The map is interactive, in so far as you can hover over the census tracts (roughly equivalent to neighbourhoods) to see the local cancer risks, as well as some other information about the tract.

There are four important things wrong with this graphic.

  1. At first glance, everyone should be terrified when they look at this information–these data suggest that the average person over 45 years of age has somewhere between a 12% and 19% chance of getting cancer every year!  The problem is that these incidence rates are very wrong. The annual age-standardized all cancer incidence in Ontario is around 5-6 per 1000.  For persons over 45, the rate is around 12-15 per 1000, with an annual risk of around 1.5%.  This map suggests risk 10 times that.  I had some discussions about this issue with the authors of this map a few years ago, and I recommended changing how the information was displayed, but they chose to leave the maps unchanged.
  2. The rates are not age-standardized.  Age standardization is used to correct maps for the effect that geographic variation in age can have on disease and death.  The primary risk factor associated with almost all cancer is age, and the effect of age on cancer risk is so strong, that we usually ignore it so we can focus on causes that are modifiable (like smoking).  This map does not properly correct for geographic variations in age, but only maps data for persons over 45 years of age.  This means that some (perhaps even most) of the geographic variation in this map is still due to geographic variation in age.
  3. The incidence rate for the Barton Street East location is reported as 340 per 1000.  This is almost certainly a statistical anomaly due to the small numbers problem.  When population sizes are small, incidence and mortality rates can often appear anomalously high (or low) when a disease is rare (like cancer). Part of the reason I suspect this explains the high rate in this tract is that there are missing census indicators for the pop-up table associated with this community–a problem most typical for small population areas.  At the very least, this rate should be looked into more carefully.
  4. The actual geographic variation in risk in Hamilton is fairly small, but the colour gradient suggests a striking visual contrast, that is, in my view, misleading.  If we divide the highest rate tract (excluding the Barton East anomaly) with the lowest rate tract, we can get the largest rate-ratio. The largest rate ratio measures the largest degree of variation in rates between geographic areas.  In this map, the largest rate ratio is around 1.2.  This means that the highest rate tract has a cancer incidence rate 20% larger than the lowest rate tract .  This is not a huge difference in risk, particularly for cancer which is fairly rare.  It would mean that at most we see a handful more cases of cancer in the highest risk tract compared to the lowest risk tract, and that’s before accounting for differences due to chance or due to the uncontrolled for variations in age between tracts.  The ‘red’ colour compared to the ‘green’ colour is suggestive of a more dire reality–where people in some regions of the city are at significantly greater risk of cancer.

My conclusion

The incidence rates presented on the map are misleading as estimates of absolute risk.  I think I know what the authors have done wrong, but since the methods are not obviously available, it’s hard to know for sure the source of the problem.

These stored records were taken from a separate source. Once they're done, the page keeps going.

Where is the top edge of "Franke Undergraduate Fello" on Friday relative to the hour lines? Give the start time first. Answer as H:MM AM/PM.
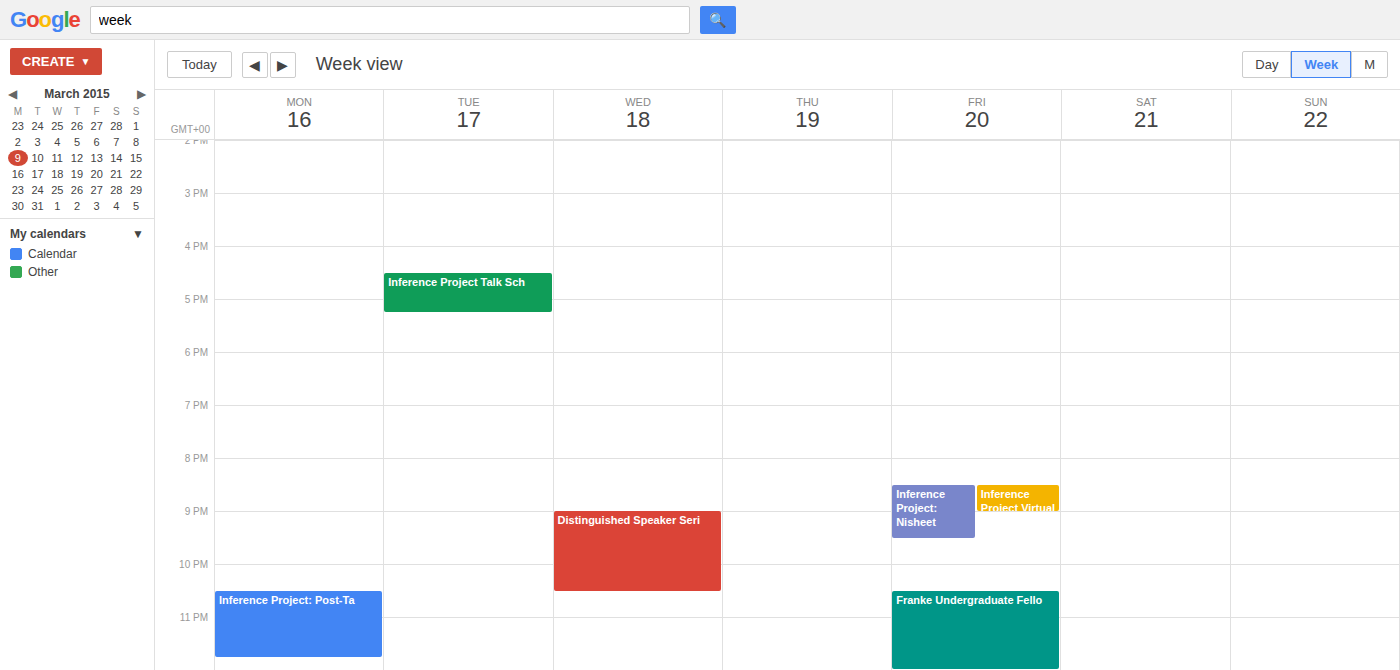
10:30 PM -- halfway between the 10 PM and 11 PM lines.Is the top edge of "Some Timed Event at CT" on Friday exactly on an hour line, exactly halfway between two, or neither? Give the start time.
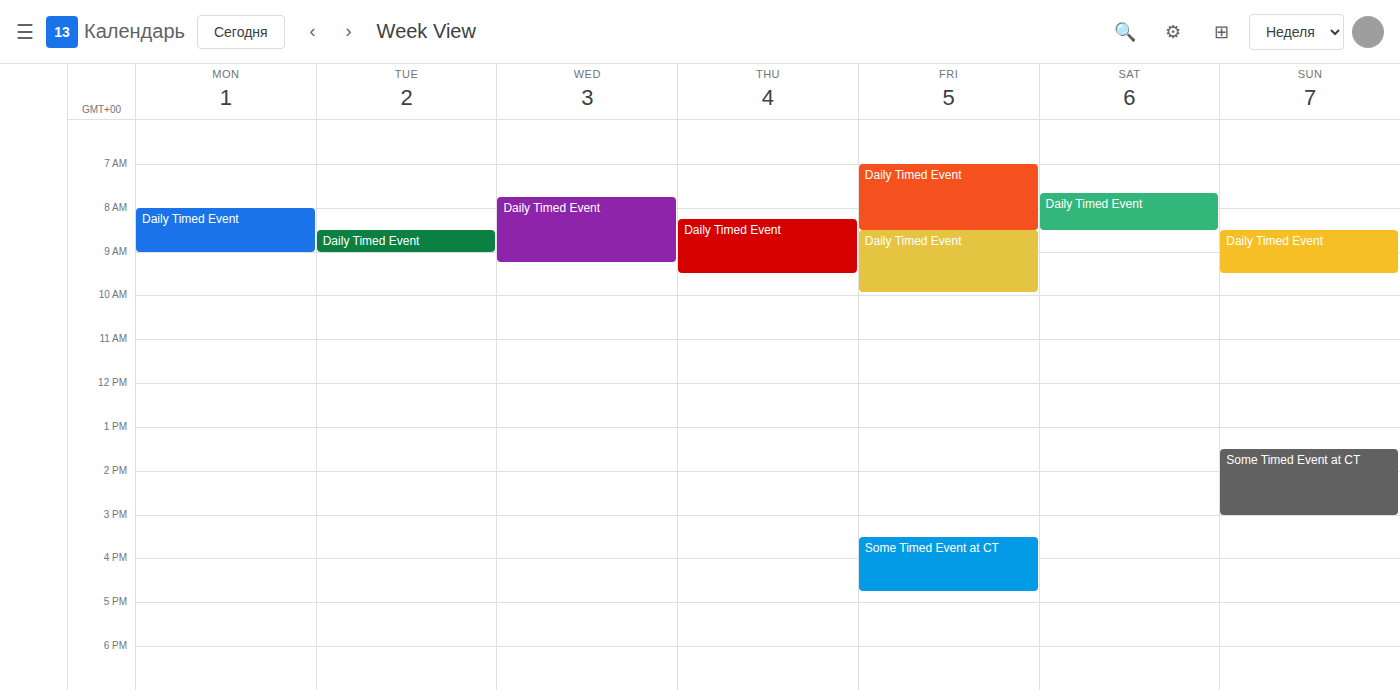
3:30 PM -- halfway between the 3 PM and 4 PM lines."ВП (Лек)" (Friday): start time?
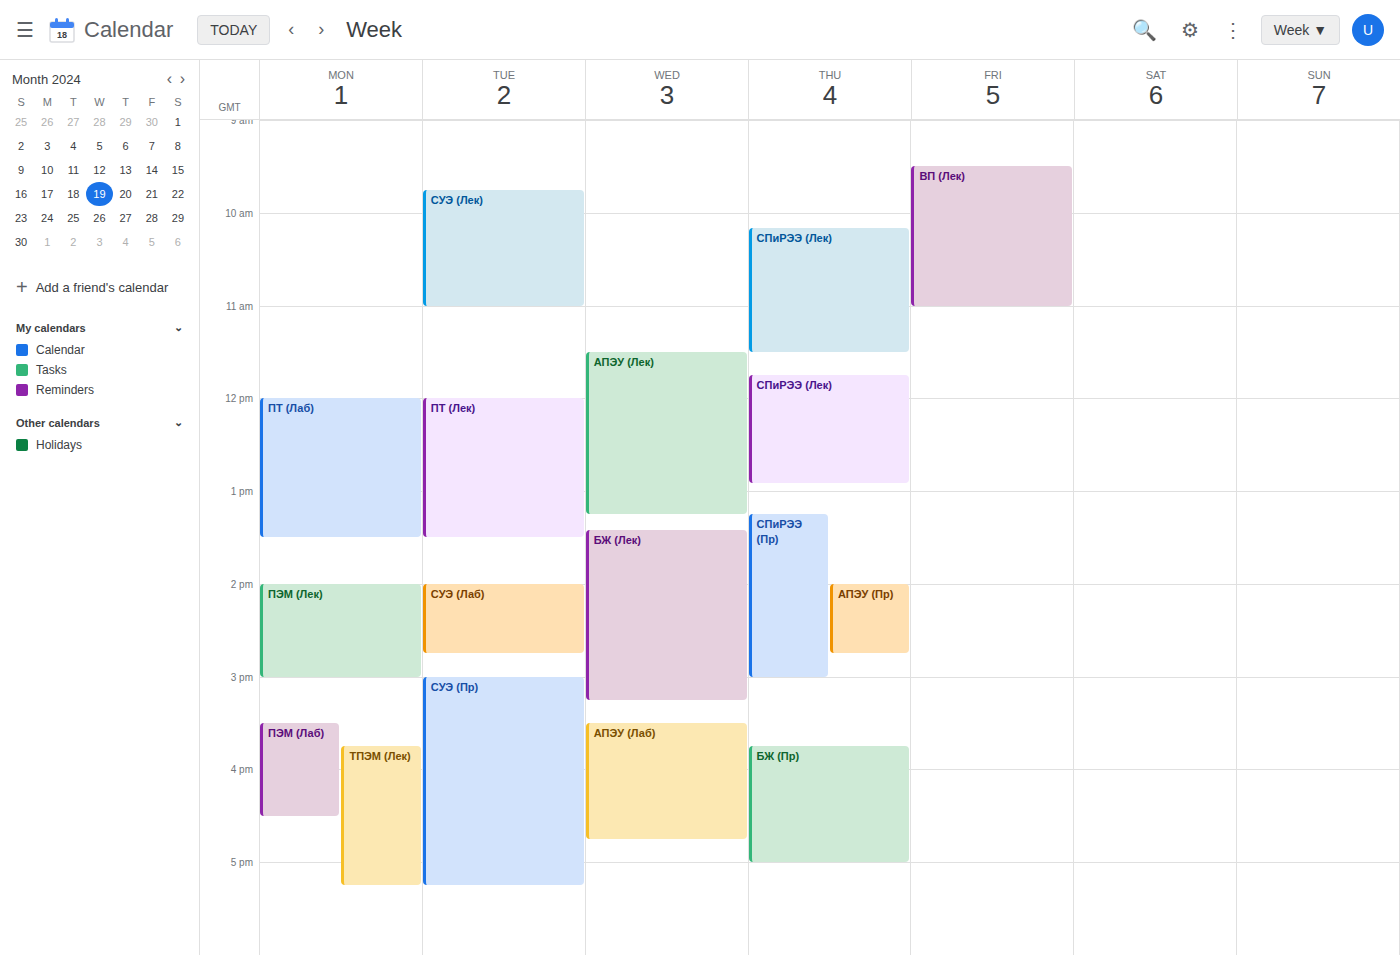
9:30 AM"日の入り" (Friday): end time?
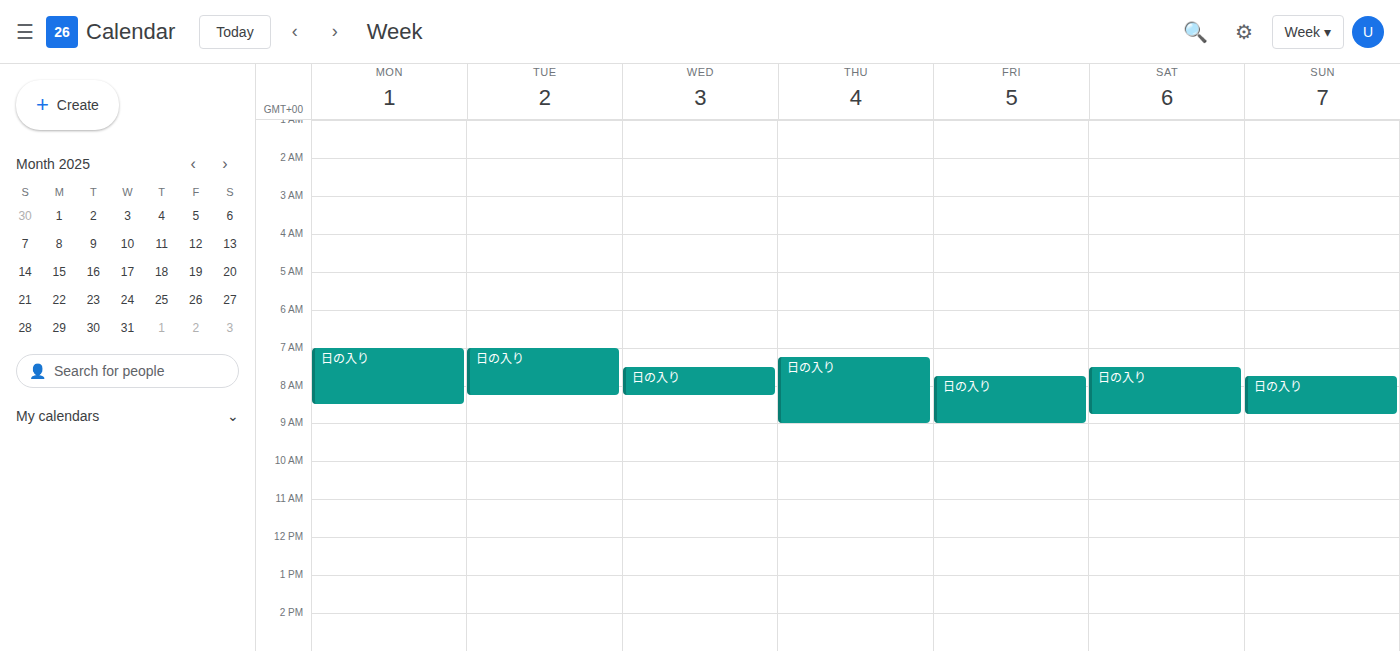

Second, while there appear to be some differences in cancer risk in Hamilton, and these differences may warrant some concern, the differences are not large, and the map should better represent the reality, perhaps with less alarming contrasts in colour, or with some more context for interpreting differences in risk.  I am all for sharing data with the public, but it must be done properly, and I think this is an example of the opposite.  These ‘Code Red’ graphics may make for a sensational story, and may have boosted newspaper sales, but they are problematic, and should be interpreted with great care.